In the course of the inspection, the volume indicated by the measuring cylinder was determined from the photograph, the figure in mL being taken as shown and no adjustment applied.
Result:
+ + + + + + +
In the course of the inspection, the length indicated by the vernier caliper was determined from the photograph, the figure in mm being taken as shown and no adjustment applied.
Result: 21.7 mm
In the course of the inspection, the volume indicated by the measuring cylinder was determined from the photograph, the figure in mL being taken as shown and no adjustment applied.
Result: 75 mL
+ + + + + + +
== The task ==
Express the lines of the records from the line with "In the course of the inspection, the length" up to and including the line with "Result: 75 mL" as a JSON list of strings. Use one string per line and omit blank lines.

== Expected answer ==
[
  "In the course of the inspection, the length indicated by the vernier caliper was determined from the photograph, the figure in mm being taken as shown and no adjustment applied.",
  "Result: 21.7 mm",
  "In the course of the inspection, the volume indicated by the measuring cylinder was determined from the photograph, the figure in mL being taken as shown and no adjustment applied.",
  "Result: 75 mL"
]